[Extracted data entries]

####

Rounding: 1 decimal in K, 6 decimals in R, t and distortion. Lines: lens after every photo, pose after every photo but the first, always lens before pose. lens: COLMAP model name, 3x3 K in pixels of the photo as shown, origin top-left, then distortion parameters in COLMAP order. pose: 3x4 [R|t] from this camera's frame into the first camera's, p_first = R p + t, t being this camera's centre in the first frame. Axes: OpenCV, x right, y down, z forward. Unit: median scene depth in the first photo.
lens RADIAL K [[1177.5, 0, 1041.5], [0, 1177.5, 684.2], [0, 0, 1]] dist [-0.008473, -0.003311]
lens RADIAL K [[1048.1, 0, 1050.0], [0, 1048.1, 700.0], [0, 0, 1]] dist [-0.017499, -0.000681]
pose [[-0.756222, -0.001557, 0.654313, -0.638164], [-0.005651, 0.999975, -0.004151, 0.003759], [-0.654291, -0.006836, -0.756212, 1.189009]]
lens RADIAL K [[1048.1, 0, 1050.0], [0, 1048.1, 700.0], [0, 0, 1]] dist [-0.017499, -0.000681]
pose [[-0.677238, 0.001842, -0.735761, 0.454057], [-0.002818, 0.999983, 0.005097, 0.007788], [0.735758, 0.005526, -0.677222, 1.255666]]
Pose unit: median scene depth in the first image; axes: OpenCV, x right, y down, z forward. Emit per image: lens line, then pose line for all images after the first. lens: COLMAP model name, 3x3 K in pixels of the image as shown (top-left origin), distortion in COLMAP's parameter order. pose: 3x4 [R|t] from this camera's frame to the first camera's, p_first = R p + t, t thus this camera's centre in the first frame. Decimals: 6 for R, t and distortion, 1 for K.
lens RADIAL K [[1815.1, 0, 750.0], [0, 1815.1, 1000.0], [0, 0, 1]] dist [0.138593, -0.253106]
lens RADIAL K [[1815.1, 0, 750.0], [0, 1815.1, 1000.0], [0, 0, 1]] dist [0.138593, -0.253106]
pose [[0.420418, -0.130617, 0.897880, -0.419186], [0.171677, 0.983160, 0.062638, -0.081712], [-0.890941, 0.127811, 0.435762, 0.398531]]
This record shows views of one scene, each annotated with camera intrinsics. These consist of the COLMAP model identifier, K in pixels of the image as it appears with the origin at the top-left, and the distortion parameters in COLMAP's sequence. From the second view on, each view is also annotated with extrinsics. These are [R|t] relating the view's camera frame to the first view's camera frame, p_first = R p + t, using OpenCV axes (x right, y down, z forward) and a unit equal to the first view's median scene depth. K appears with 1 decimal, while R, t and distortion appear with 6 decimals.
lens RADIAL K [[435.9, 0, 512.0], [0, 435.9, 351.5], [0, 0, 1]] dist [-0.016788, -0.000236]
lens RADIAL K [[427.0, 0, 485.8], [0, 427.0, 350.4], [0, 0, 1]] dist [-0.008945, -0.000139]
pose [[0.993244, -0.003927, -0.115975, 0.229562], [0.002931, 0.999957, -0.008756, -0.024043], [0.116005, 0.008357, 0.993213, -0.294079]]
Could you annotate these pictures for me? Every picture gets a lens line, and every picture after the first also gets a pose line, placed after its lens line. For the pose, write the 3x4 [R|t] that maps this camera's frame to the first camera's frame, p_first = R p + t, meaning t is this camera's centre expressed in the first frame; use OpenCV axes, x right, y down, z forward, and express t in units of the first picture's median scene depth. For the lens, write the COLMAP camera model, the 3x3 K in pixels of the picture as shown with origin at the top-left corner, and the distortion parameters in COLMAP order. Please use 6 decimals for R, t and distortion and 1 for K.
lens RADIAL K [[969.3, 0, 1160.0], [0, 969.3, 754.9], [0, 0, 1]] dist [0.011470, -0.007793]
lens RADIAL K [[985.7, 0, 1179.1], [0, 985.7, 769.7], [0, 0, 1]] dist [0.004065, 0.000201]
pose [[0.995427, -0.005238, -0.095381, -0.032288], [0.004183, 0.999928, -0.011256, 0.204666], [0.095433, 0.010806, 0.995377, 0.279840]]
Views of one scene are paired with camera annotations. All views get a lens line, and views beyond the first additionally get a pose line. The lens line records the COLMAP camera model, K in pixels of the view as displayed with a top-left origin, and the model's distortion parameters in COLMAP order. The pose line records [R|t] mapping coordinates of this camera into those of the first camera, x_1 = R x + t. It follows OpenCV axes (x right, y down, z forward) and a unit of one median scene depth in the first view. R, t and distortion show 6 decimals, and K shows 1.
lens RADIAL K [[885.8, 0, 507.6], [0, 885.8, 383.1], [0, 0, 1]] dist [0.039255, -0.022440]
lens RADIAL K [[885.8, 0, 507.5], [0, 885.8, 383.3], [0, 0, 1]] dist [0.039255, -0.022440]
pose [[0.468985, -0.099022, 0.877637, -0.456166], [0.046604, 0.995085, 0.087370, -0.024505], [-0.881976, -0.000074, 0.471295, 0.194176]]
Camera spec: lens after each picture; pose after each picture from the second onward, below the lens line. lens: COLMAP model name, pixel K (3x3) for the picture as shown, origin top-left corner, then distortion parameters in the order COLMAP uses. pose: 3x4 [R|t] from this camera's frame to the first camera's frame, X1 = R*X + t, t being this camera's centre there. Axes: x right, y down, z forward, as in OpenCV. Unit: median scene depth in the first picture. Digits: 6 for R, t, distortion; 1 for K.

####

• [PROBLEM REQUIREMENTS]: Retype the rows from the start through the line containing "dist [-0.008473, -0.003311]", keeping every character unchanged and including that final line.

• [SOLUTION TO THIS TASK]:
Rounding: 1 decimal in K, 6 decimals in R, t and distortion. Lines: lens after every photo, pose after every photo but the first, always lens before pose. lens: COLMAP model name, 3x3 K in pixels of the photo as shown, origin top-left, then distortion parameters in COLMAP order. pose: 3x4 [R|t] from this camera's frame into the first camera's, p_first = R p + t, t being this camera's centre in the first frame. Axes: OpenCV, x right, y down, z forward. Unit: median scene depth in the first photo.
lens RADIAL K [[1177.5, 0, 1041.5], [0, 1177.5, 684.2], [0, 0, 1]] dist [-0.008473, -0.003311]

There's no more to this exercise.